##### SELECTED EXTRACT #####
OPINION: Trump’s Immigration Plan Unfair, Dishonest
By Josh Weizel – Editorial Editor, Class of 2015
(Josh is a 2015 graduate of Jonathan Law. His political commentaries will be featured on The Advocate Online periodically during the school year.)
The process of selecting presidential candidates has always been a long one that starts with a hot summer in Iowa and New Hampshire where the candidates of the parties appeal to early primary voters and delegates. It is a democratic process that is not seated, but is instead open to different members of the party and different special interest groups with their own agendas and goals. The final part of this grueling process – vote both candidates and voters – is for the party to finally get enough delegates for nomination at the summer convection a few months before the November election.
What makes this year’s campaign even more absurd is Donald Trump’s entry into the race.
Trump is an embarrassment to the political system wand a mockery of American politics, open to strong ridicule at home and to the international community. What are his policy proposals? Does he even have any policy proposals? Oh, right, he has one: an immigration plan.
But let us examine his plan one step at a time.
Trump’s insane proposal would end birthright citizenship and build fence around the southern border of the United States and Mexico and it would deport tens of thousands of undocumented immigrants and children who were born in the United States. Trump may have a detailed plan, but it lacks in morals or humanity and could never even be carried out. It just plays on the worst fears of people’s odd hatred of immigrants.
It is inhumane to deport tens of thousands of illegal immigrants. It is inhumane to take children out of schools and raid the business of families when all they have ever known is America – a country of immigrants since the days when it was colonized, and later broke away to form a new nation.
More importantly, why have Republicans become so obsessed with securing the border? There are so many more important issues then securing the border, such as the national debt and tax reform. In a truly free society, a pure libertarian society, there would be open borders so individuals can freely associate with one another. The closing of borders violates the fundamental human right to movement and the fundamental human right to trade through mutual consent. If individuals are crossing the border internationally and are not harming individuals’ private property, there should be no restrictions.
#####
• [PROBLEM DETAILS]:
Copy out the stretch from "Trump’s insane proposal" through "a new nation." in the opinion piece on Trump's immigration plan. The data that follows has no connection to the opinion piece above.
##### DATA LISTING #####
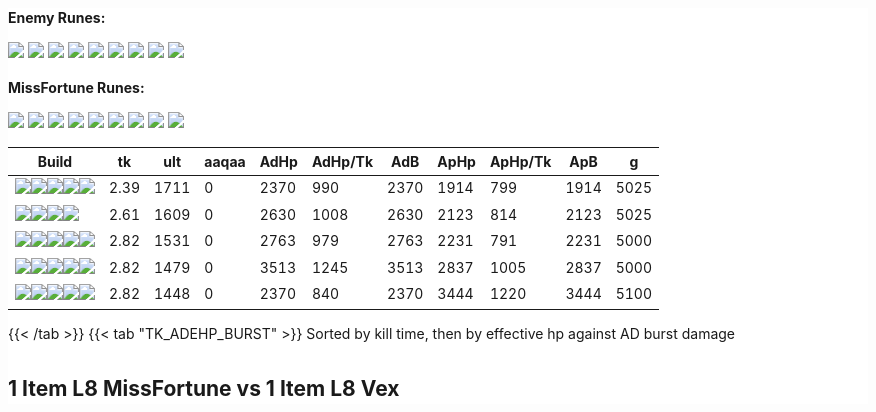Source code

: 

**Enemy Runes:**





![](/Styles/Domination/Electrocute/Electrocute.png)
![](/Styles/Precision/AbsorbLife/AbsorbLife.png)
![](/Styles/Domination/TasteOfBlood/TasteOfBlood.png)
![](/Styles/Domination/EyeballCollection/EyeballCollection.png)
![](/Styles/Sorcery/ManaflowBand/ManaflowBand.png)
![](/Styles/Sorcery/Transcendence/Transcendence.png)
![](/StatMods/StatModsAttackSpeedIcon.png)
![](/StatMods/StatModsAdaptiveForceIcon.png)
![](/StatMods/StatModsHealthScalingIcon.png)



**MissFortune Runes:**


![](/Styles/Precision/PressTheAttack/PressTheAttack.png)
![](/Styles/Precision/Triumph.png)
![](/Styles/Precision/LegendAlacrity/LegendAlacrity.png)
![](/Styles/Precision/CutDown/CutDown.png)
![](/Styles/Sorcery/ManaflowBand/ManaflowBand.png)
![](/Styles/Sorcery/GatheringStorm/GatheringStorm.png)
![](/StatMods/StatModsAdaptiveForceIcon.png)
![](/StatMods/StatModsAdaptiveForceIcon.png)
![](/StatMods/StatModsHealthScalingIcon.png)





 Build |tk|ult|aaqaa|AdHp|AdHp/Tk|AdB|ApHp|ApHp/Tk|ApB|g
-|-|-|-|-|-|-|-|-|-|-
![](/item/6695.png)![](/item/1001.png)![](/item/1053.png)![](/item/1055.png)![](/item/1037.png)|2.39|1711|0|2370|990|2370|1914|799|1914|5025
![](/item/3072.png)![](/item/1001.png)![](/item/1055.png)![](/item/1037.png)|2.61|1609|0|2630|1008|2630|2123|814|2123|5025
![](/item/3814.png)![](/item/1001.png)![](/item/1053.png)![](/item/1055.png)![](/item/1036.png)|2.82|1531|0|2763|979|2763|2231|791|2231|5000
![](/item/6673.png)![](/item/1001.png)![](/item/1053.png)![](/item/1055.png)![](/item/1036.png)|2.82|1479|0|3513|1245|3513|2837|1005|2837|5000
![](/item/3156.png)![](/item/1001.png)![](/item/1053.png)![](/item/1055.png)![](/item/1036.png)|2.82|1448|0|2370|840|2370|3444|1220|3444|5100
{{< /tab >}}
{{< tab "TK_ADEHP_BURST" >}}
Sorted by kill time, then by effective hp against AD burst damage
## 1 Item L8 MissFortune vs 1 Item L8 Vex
#####
##### DATA LISTING #####
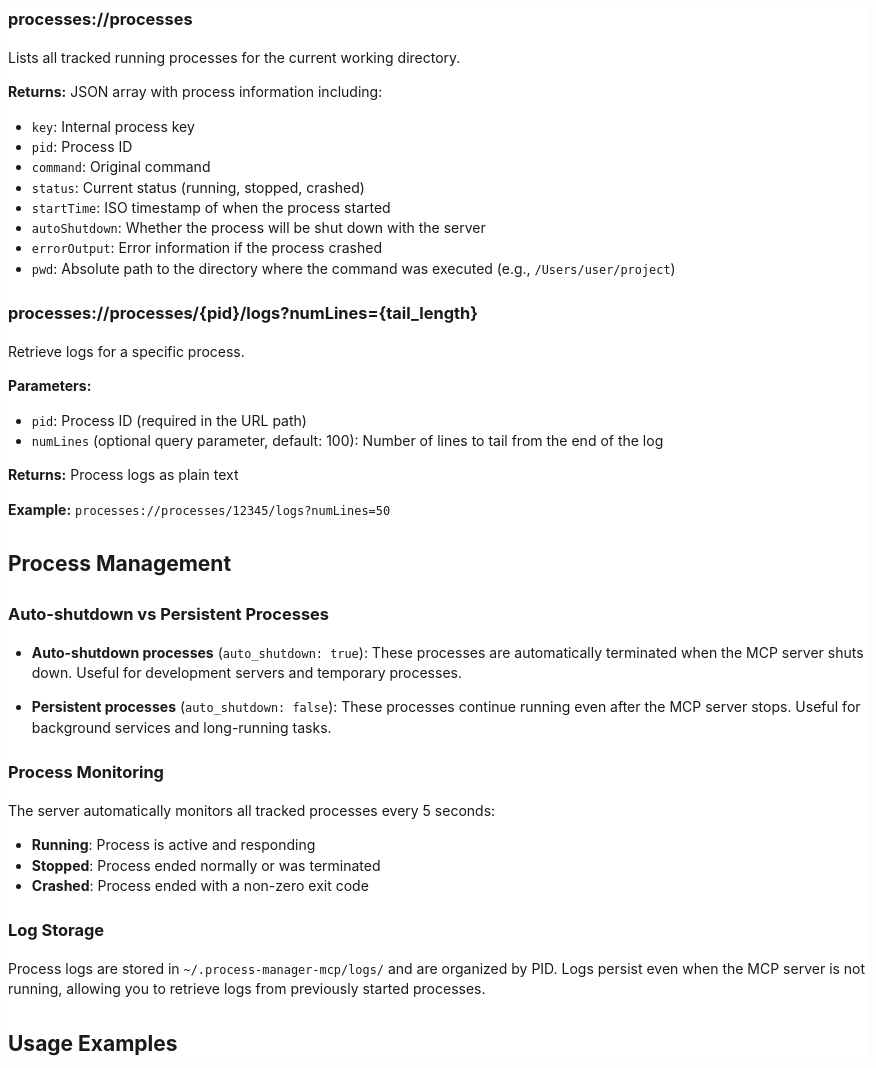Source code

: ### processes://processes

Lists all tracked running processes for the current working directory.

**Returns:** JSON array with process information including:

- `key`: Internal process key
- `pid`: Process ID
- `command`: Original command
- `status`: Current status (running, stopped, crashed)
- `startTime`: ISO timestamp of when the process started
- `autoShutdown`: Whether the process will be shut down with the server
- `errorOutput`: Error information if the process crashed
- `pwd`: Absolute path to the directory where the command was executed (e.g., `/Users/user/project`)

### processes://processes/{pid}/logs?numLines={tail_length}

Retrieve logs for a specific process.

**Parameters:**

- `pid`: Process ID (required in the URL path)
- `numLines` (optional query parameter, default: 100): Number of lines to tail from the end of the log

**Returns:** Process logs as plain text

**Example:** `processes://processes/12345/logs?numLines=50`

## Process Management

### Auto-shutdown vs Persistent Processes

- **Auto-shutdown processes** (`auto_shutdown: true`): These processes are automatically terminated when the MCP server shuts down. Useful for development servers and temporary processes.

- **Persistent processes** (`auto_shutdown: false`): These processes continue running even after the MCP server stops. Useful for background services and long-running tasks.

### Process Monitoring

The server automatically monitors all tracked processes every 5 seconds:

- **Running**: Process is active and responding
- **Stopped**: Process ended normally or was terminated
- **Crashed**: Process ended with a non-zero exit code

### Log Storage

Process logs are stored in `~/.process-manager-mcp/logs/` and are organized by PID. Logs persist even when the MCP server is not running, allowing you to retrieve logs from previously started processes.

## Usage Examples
#####
• [YOUR SOLUTION]:
Trump’s insane proposal would end birthright citizenship and build fence around the southern border of the United States and Mexico and it would deport tens of thousands of undocumented immigrants and children who were born in the United States. Trump may have a detailed plan, but it lacks in morals or humanity and could never even be carried out. It just plays on the worst fears of people’s odd hatred of immigrants.
It is inhumane to deport tens of thousands of illegal immigrants. It is inhumane to take children out of schools and raid the business of families when all they have ever known is America – a country of immigrants since the days when it was colonized, and later broke away to form a new nation.